- [Instructions for the task]: Go through the entries below and return every line that contains "Camarasaurus".

- [Dataset]:
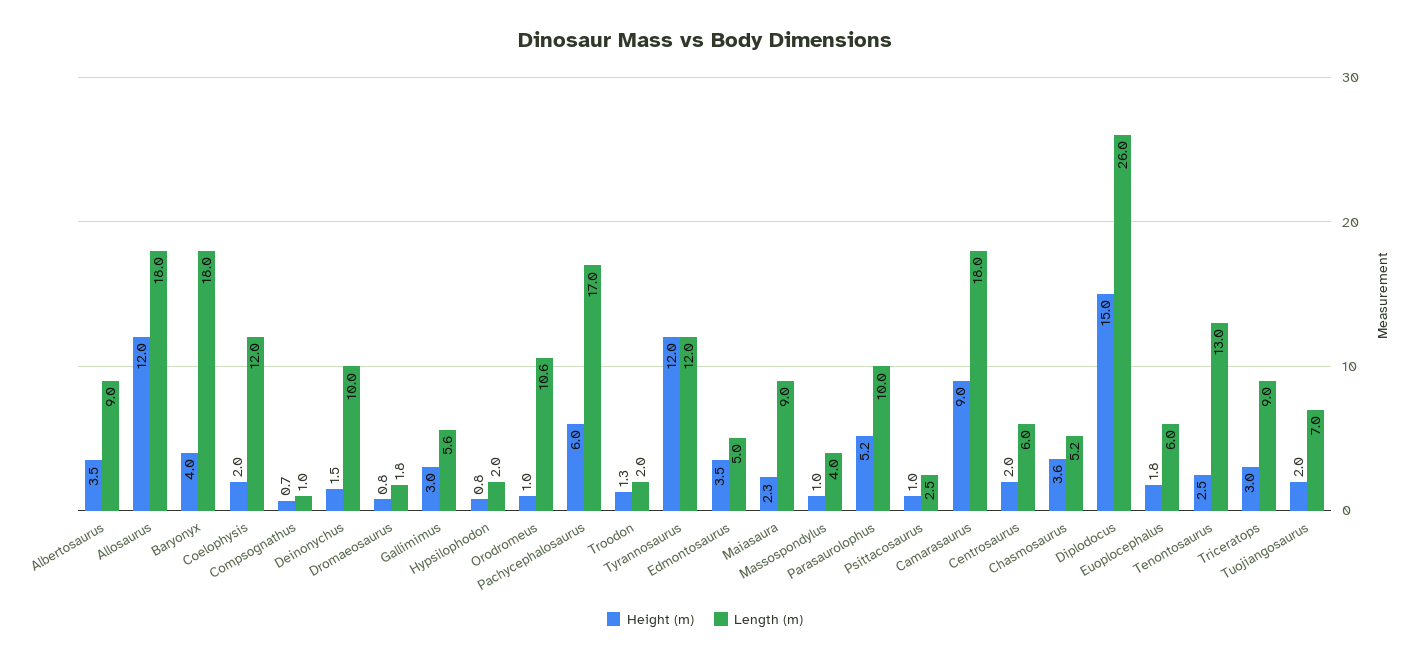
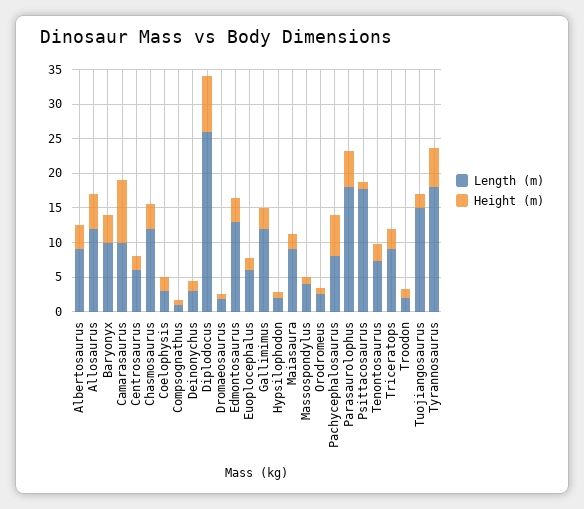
  {
    "Height (m)": {
      "Albertosaurus": 3.5,
-     "Allosaurus": 12,
+     "Allosaurus": 5,
      "Baryonyx": 4,
      "Coelophysis": 2,
      "Compsognathus": 0.7,
      "Deinonychus": 1.5,
      "Dromaeosaurus": 0.8,
      "Gallimimus": 3,
      "Hypsilophodon": 0.8,
      "Orodromeus": 1,
      "Pachycephalosaurus": 6,
      "Troodon": 1.3,
-     "Tyrannosaurus": 12,
+     "Tyrannosaurus": 5,
      "Edmontosaurus": 3.5,
      "Maiasaura": 2.3,
      "Massospondylus": 1,
      "Parasaurolophus": 5.2,
      "Psittacosaurus": 1,
      "Camarasaurus": 9,
      "Centrosaurus": 2,
      "Chasmosaurus": 3.6,
-     "Diplodocus": 15,
+     "Diplodocus": 7.5,
      "Euoplocephalus": 1.8,
      "Tenontosaurus": 2.5,
      "Triceratops": 3,
      "Tuojiangosaurus": 2
    },
    "Length (m)": {
      "Albertosaurus": 9,
-     "Allosaurus": 18,
+     "Allosaurus": 12.5,
-     "Baryonyx": 18,
+     "Baryonyx": 10,
-     "Coelophysis": 12,
+     "Coelophysis": 2.5,
      "Compsognathus": 1,
-     "Deinonychus": 10,
+     "Deinonychus": 2.5,
      "Dromaeosaurus": 1.8,
-     "Gallimimus": 5.6,
+     "Gallimimus": 12.5,
      "Hypsilophodon": 2,
-     "Orodromeus": 10.6,
+     "Orodromeus": 2.5,
-     "Pachycephalosaurus": 17,
+     "Pachycephalosaurus": 7.5,
      "Troodon": 2,
-     "Tyrannosaurus": 12,
+     "Tyrannosaurus": 17.5,
-     "Edmontosaurus": 5,
+     "Edmontosaurus": 12.5,
      "Maiasaura": 9,
      "Massospondylus": 4,
-     "Parasaurolophus": 10,
+     "Parasaurolophus": 17.5,
-     "Psittacosaurus": 2.5,
+     "Psittacosaurus": 17.5,
-     "Camarasaurus": 18,
+     "Camarasaurus": 10,
      "Centrosaurus": 6,
-     "Chasmosaurus": 5.2,
+     "Chasmosaurus": 12.5,
      "Diplodocus": 26,
      "Euoplocephalus": 6,
-     "Tenontosaurus": 13,
+     "Tenontosaurus": 7.5,
      "Triceratops": 9,
-     "Tuojiangosaurus": 7
+     "Tuojiangosaurus": 15
    }
  }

- [Task solution]:
      "Camarasaurus": 9,
-     "Camarasaurus": 18,
+     "Camarasaurus": 10,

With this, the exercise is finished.